#### [Text passage]
○ ○ ○ ○ ○
The monthly roundup of film and television publications compiled by Simon Baker, Institute of Historical Research, & published here at the BUFVC by Linda Kaye.

Before Simon gives his take on a substantial list, I’ll just squeeze in my own recommendation as journalism on the box comes under a forensic light, Steven Barnett’s The Rise and Fall of Television Journalism: Just Wires and Lights in a Box?

A bit of a bumper issue this month.

Highlights include two special issues: Interventions:  International Journal of Postcolonial Studies has an issue entitled Cinemas of Displacement and Destitution, while Diplomatic History has a special feature – ‘Turning the lens on film and foreign relations’ – on the documentary series, Have You Heard from Johannesburg? which covered the 45 year struggle against apartheid.

There is also a bit of a theme on the Cold War with four books on various aspects of the conflict, John Sbardellati’s J. Edgar Hoover Goes to the Movies; Theodore Hughes’s  Literature and Film in Cold War South Korea; Tony Perucci’s Paul Robeson and the Cold War Performance and Rosemary Stott’s Crossing the Wall: the Western Feature Film Import in East Germany.

Do you remember “I agree with Nick”? If a week is a long time in politics, then 2 years must be a lifetime for the Coalition. You can see how it all started in a discussion on the first British television election debate in Lights, Camera, Election: Celebrity, Performance and the 2010 UK General Election Leadership Debates by Philip Drake and Michael Higgins.

And perhaps the award for most intriguing title goes to the chapter entitled, ‘ ‘‘Far-flung” neo-Victorianism: Hong Kong and Jackie Chan’s neo-Victorian films’ in Elizabeth Ho’s book Neo-Victorianism and the Memory of Empire.
○ ○ ○ ○ ○
Body or hand keypoint data
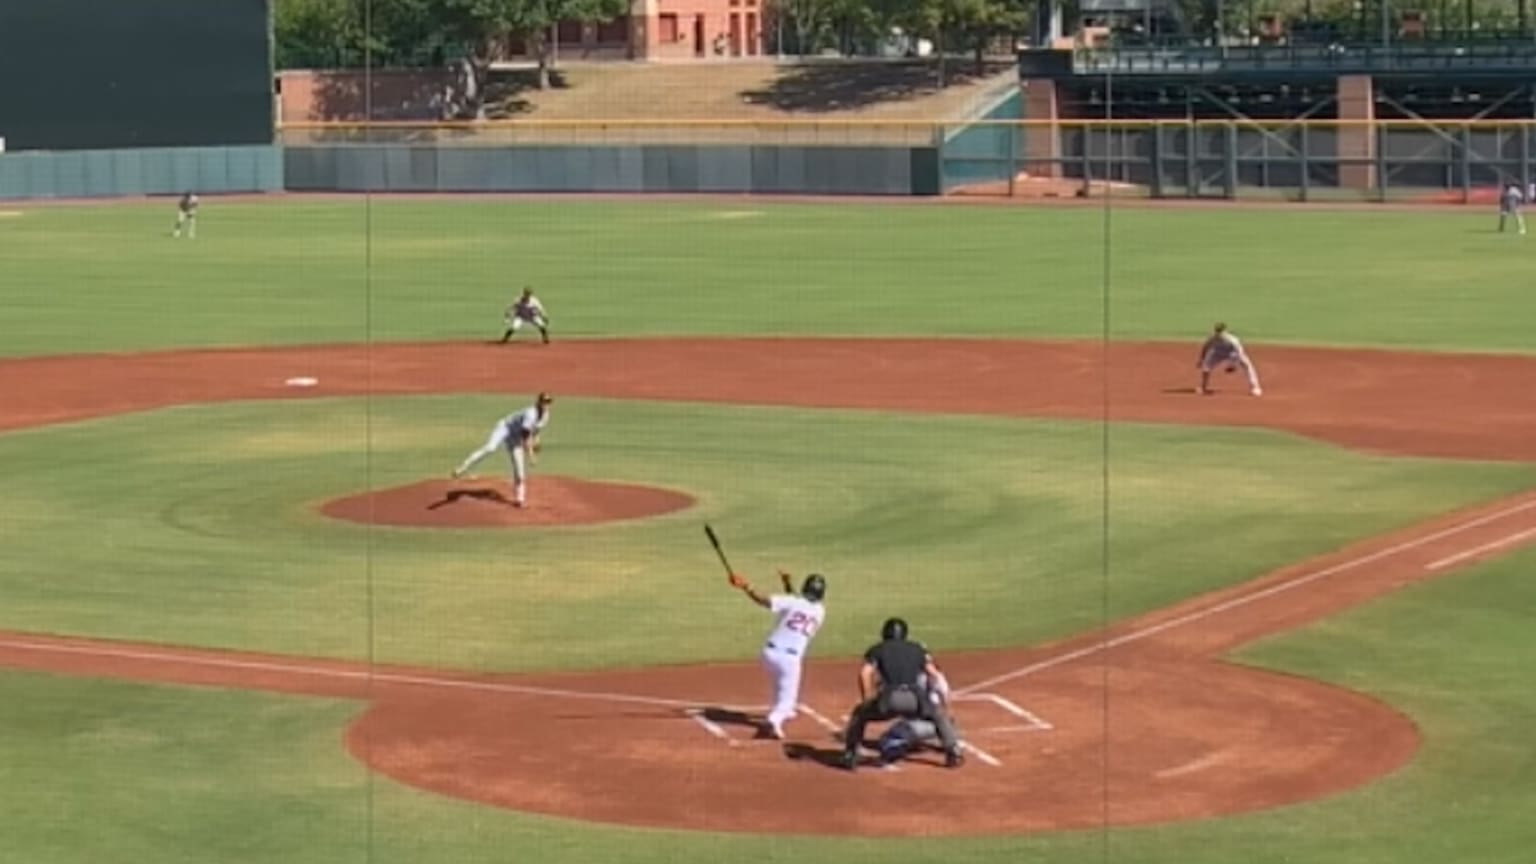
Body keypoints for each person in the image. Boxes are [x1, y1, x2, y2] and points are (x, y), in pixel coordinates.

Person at [840, 617, 963, 771]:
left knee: (860, 714)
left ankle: (851, 754)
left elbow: (864, 674)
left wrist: (867, 698)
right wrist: (933, 702)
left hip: (890, 698)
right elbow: (934, 674)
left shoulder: (878, 649)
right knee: (939, 715)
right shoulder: (917, 649)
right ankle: (953, 751)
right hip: (915, 699)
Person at [726, 568, 827, 740]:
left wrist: (746, 587)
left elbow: (764, 601)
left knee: (779, 687)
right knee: (788, 702)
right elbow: (799, 603)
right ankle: (774, 720)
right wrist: (787, 584)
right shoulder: (820, 611)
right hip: (789, 660)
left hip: (769, 654)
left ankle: (777, 715)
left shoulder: (793, 602)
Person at [450, 392, 553, 507]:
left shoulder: (546, 416)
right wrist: (531, 454)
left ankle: (520, 499)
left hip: (516, 437)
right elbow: (525, 436)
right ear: (538, 402)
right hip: (504, 428)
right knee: (490, 448)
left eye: (548, 402)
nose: (546, 404)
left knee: (519, 470)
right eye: (544, 401)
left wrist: (537, 440)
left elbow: (536, 431)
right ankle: (463, 468)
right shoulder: (531, 414)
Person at [874, 667, 955, 764]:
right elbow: (948, 711)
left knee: (892, 739)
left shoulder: (918, 678)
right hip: (935, 724)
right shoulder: (934, 677)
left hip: (925, 724)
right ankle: (950, 741)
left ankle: (896, 751)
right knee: (888, 736)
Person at [1196, 322, 1263, 397]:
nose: (1219, 334)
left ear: (1225, 331)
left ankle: (1255, 387)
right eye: (1217, 331)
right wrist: (1201, 359)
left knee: (1246, 364)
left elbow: (1240, 353)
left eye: (1220, 331)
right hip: (1217, 353)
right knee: (1206, 367)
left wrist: (1233, 365)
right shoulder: (1212, 338)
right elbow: (1206, 347)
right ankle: (1203, 387)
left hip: (1231, 353)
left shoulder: (1233, 340)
○ ○ ○ ○ ○
#### [Work task]
Reproduce the entire film and television publications roundup word for word. The material can be left aside.

#### [Completed exercise]
The monthly roundup of film and television publications compiled by Simon Baker, Institute of Historical Research, & published here at the BUFVC by Linda Kaye.

Before Simon gives his take on a substantial list, I’ll just squeeze in my own recommendation as journalism on the box comes under a forensic light, Steven Barnett’s The Rise and Fall of Television Journalism: Just Wires and Lights in a Box?

A bit of a bumper issue this month.

Highlights include two special issues: Interventions:  International Journal of Postcolonial Studies has an issue entitled Cinemas of Displacement and Destitution, while Diplomatic History has a special feature – ‘Turning the lens on film and foreign relations’ – on the documentary series, Have You Heard from Johannesburg? which covered the 45 year struggle against apartheid.

There is also a bit of a theme on the Cold War with four books on various aspects of the conflict, John Sbardellati’s J. Edgar Hoover Goes to the Movies; Theodore Hughes’s  Literature and Film in Cold War South Korea; Tony Perucci’s Paul Robeson and the Cold War Performance and Rosemary Stott’s Crossing the Wall: the Western Feature Film Import in East Germany.

Do you remember “I agree with Nick”? If a week is a long time in politics, then 2 years must be a lifetime for the Coalition. You can see how it all started in a discussion on the first British television election debate in Lights, Camera, Election: Celebrity, Performance and the 2010 UK General Election Leadership Debates by Philip Drake and Michael Higgins.

And perhaps the award for most intriguing title goes to the chapter entitled, ‘ ‘‘Far-flung” neo-Victorianism: Hong Kong and Jackie Chan’s neo-Victorian films’ in Elizabeth Ho’s book Neo-Victorianism and the Memory of Empire.